The Fire-salamander has a wide range, namely the whole of Central, Southern, and Western Europe with the exception of the British Isles. It extends southwards into Corsica and Algeria, eastwards through Asia Minor into Syria. Where it does occur it is rather common, provided the terrain is mountainous or hilly and covered with vegetation. There it lives under moss or rotten leaves, in the roots of old trees, in the cracks and clefts of the ground, of rocks or of ruins of buildings; in default of anything better under heaps of stones, or in the holes dug by mice or moles. One chief necessity for its happiness is moisture.

The salamander does not occur everywhere, but is rather local.

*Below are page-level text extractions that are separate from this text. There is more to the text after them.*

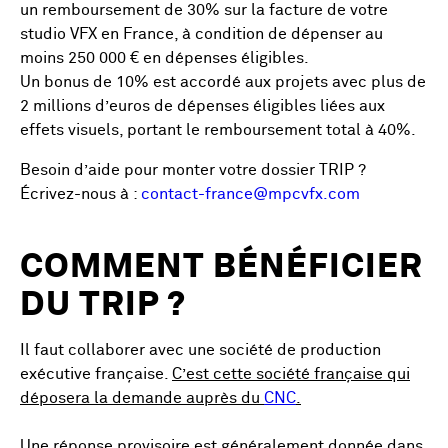
un remboursement de 30% sur la facture de votre
studio VFX en France, à condition de dépenser au
moins 250 000 € en dépenses éligibles.
Un bonus de 10% est accordé aux projets avec plus de
2 millions d’euros de dépenses éligibles liées aux
effets visuels, portant le remboursement total à 40%.
Besoin d’aide pour monter votre dossier TRIP ?
Écrivez-nous à :
contact-france@mpcvfx.com
COMMENT BÉNÉFICIER
DU TRIP ?
Il faut collaborer avec une société de production
exécutive française.
C’est cette société française qui
déposera la demande auprès du
CNC
.
Une réponse provisoire est généralement donnée dans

On certain kinds of limestone it is rare or absent; granitic terrain and red sandstone seem to suit it best, for instance the Hartz Mountains, Thuringia, and Heidelberg are favourite localities. But even there we may spend days and weeks and never come across a single specimen. We may turn stones, rake up the moss and leaves, pry into cracks, and we unearth perhaps a few sorry-looking, listless, dull and dry, half-emaciated creatures. The same place after a thunderstorm will be literally swarming with sleek, lively salamanders, in search of earthworms and all kinds of insects, especially at dusk or during the night. They disappear in the autumn, in October, to hibernate in the ground, out of the reach of frost, and they reappear again in April. Later on they congregate at little springs, always at running water, to reach which they have often to make long migrations. This is the only time when these thoroughly terrestrial creatures approach water, in which they easily get drowned.

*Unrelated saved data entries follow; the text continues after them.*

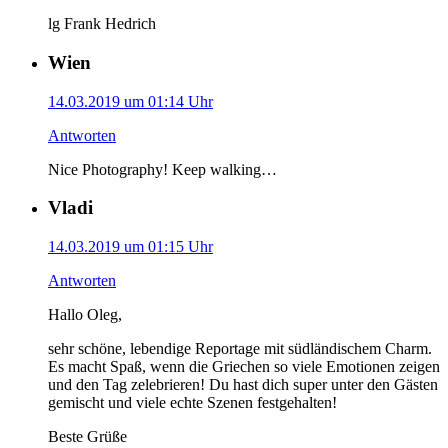
lg Frank Hedrich
Wien
14.03.2019 um 01:14 Uhr
Antworten
Nice Photography! Keep walking…
Vladi
14.03.2019 um 01:15 Uhr
Antworten
Hallo Oleg,
sehr schöne, lebendige Reportage mit südländischem Charm.
Es macht Spaß, wenn die Griechen so viele Emotionen zeigen
und den Tag zelebrieren! Du hast dich super unter den Gästen
gemischt und viele echte Szenen festgehalten!
Beste Grüße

Although this species is so common its mode of reproduction has been satisfactorily discovered only quite recently. There are some puzzling facts which it took a long time to observe correctly and to interpret. The larvae are born in April, May, or June, while there are no eggs in the oviducts, but in July these are full of fertilised eggs before copulation takes place. This seems contradictory. The explanation is as follows. In July there is an amplexus of the sexes, short, and often on land–a sort of preliminary exciting performance. Both sexes then descend into the water, but generally remain on land with the fore part of the body. The male deposits a spermatophore and the female takes part of this into its cloaca. In the case of a virgin female the eggs are fertilised in the oviduct and ripen until the autumn, but the larvae nearly ready for birth remain within the uterus until the following May, i.e. about ten months. The mother then crawls half into the water, mostly at night, and gives birth to from a few to fifty young, fifteen being perhaps the average. The young are surrounded by the egg-membrane, which either bursts before or shortly after expulsion. This species is consequently viviparous in the proper sense. If she produces a few young only, say from two to five, these are much larger and stronger than those of a large litter. Occasionally a few addled or only partly developed eggs are also expelled.

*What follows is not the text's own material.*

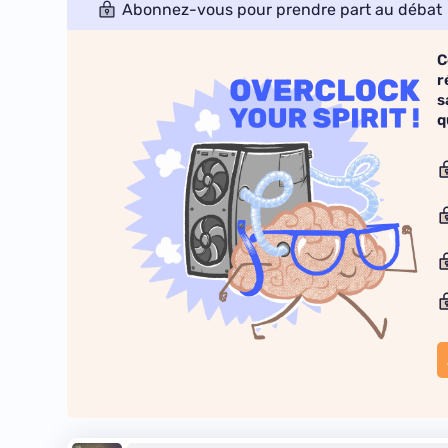
Abonnez-vous pour prendre part au débat
C
r
s
q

In the case of old females which have produced offspring before, the whole process is more complicated. The sperma, taken up in July, remains in the receptaculum of the cloaca until the May or June following, i.e. until the previous larvae have passed out of the uterus and are born. Then the spermatozoa ascend to the upper ends of the oviducts, where they meet and fertilise the new eggs. After these have descended into and filled the uterus, and are already developing into embryos, copulation takes place again in July, preparatory for next year's eggs.